*   *   *

『もうこれ以上巻き込みたくないんだ』
 そう、あいつが言ったのだと、桂は言った。
 人を傷つけることも、友を裏切ることもいとわない、そういったあいつが言ったのだとはにわかには信じがたい話ではあった。
「何が悪かったのだろうか。」
 そう言ってうつむいた桂は運ばれてきたお茶を口元に運んだ。
そうやって口元が湯呑に隠れてしまうと、目元は笠で影になってしまっているために、表情が全く見えなくなってしまう。

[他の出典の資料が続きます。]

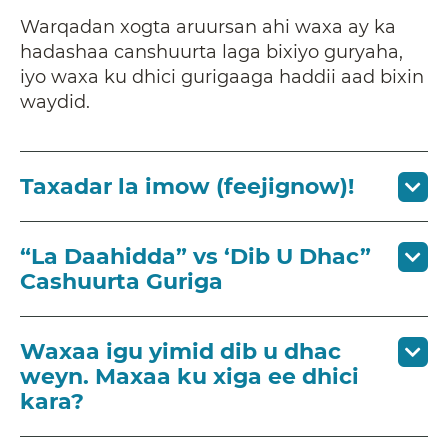
Warqadan xogta aruursan ahi waxa ay ka
hadashaa canshuurta laga bixiyo guryaha,
iyo waxa ku dhici gurigaaga haddii aad bixin
waydid.
Taxadar la imow (feejignow)!
“La Daahidda” vs ‘Dib U Dhac”
Cashuurta Guriga
Waxaa igu yimid dib u dhac
weyn. Maxaa ku xiga ee dhici
kara?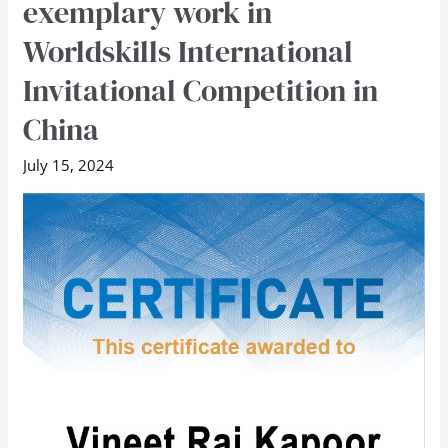
exemplary work in
lauded
Worldskills International
for
exemplary
Invitational Competition in
work
China
in
Worldskills
July 15, 2024
International
Invitational
Competition
in
China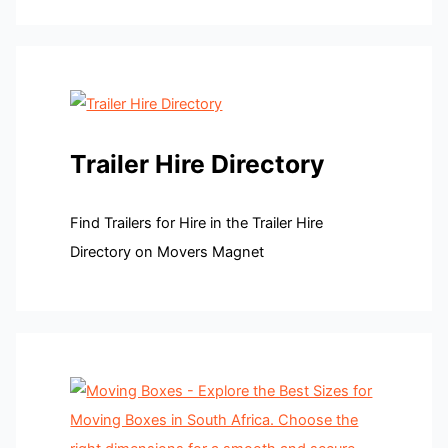
Trailer Hire Directory
Find Trailers for Hire in the Trailer Hire
Directory on Movers Magnet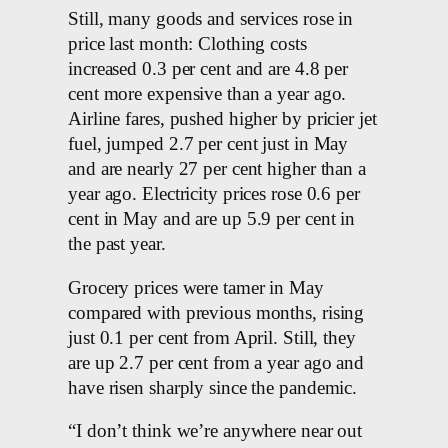
Still, many goods and services rose in
price last month: Clothing costs
increased 0.3 per cent and are 4.8 per
cent more expensive than a year ago.
Airline fares, pushed higher by pricier jet
fuel, jumped 2.7 per cent just in May
and are nearly 27 per cent higher than a
year ago. Electricity prices rose 0.6 per
cent in May and are up 5.9 per cent in
the past year.
Grocery prices were tamer in May
compared with previous months, rising
just 0.1 per cent from April. Still, they
are up 2.7 per cent from a year ago and
have risen sharply since the pandemic.
“I don’t think we’re anywhere near out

 でも、きっとこの男なら仏頂面ですましたまま、お茶を飲んでいるのだろうと、想像がついた。
 あいつは、どんな顔をしていただろうか。
 遠い、遠い記憶に紗がかかったようになって、あいつの顔が思い出せなかった。
 運ばれてきた団子を口の中に押し込んで、お茶で流し込む。
「ねぇちゃん、つけといて、」
 そういうと、はいはい、と楽しそうに笑う声が聞こえた。
 見上げた空が突き抜けるように青く、高い所に薄く雲がかかっていた。
「あぁ、秋だな…」
 呟くように言うと、あぁ、と短い返事が、少し低いところから帰った。

 新八の家の近くに行くと、黒い制服が門の前に立っているのが見えた。
「何の用?大串君?」
 ふざけて声をかけると、彼はこちらに鋭い目を向けて、紫煙を吐いた。
「……いるんだろう、あいつが。」
一瞬、あいつって誰だとすっとぼけてやろうかと思ったが、今はそんな気分ではなかったので、あぁ、と短く一言答えた。

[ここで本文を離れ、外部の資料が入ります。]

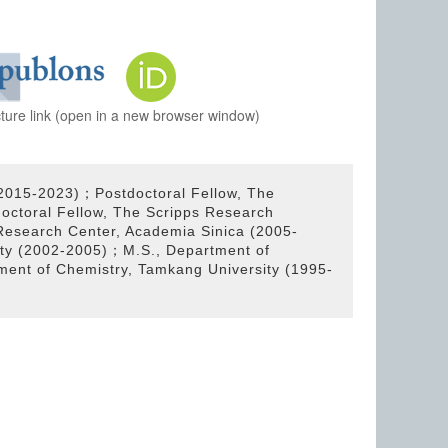
cture link (open in a new browser window)
(2015-2023)；Postdoctoral Fellow, The
ctoral Fellow, The Scripps Research
Research Center, Academia Sinica (2005-
ity (2002-2005)；M.S., Department of
ment of Chemistry, Tamkang University (1995-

「……落ち着いてきたんだ、やっと。変なことは言うんじゃねぇぞ。」
 そう言いながら門をくぐる。
「お前は、……取り調べではしらばっくれてやがったが、何か、何か知ってるんだろう?」
確信を持ってかけられた言葉に、さぁな、すっとぼけた。
「知っていたとしても、お前には関係のないことだ。」
冷たく言い放つと、それ以上の言及はなかった。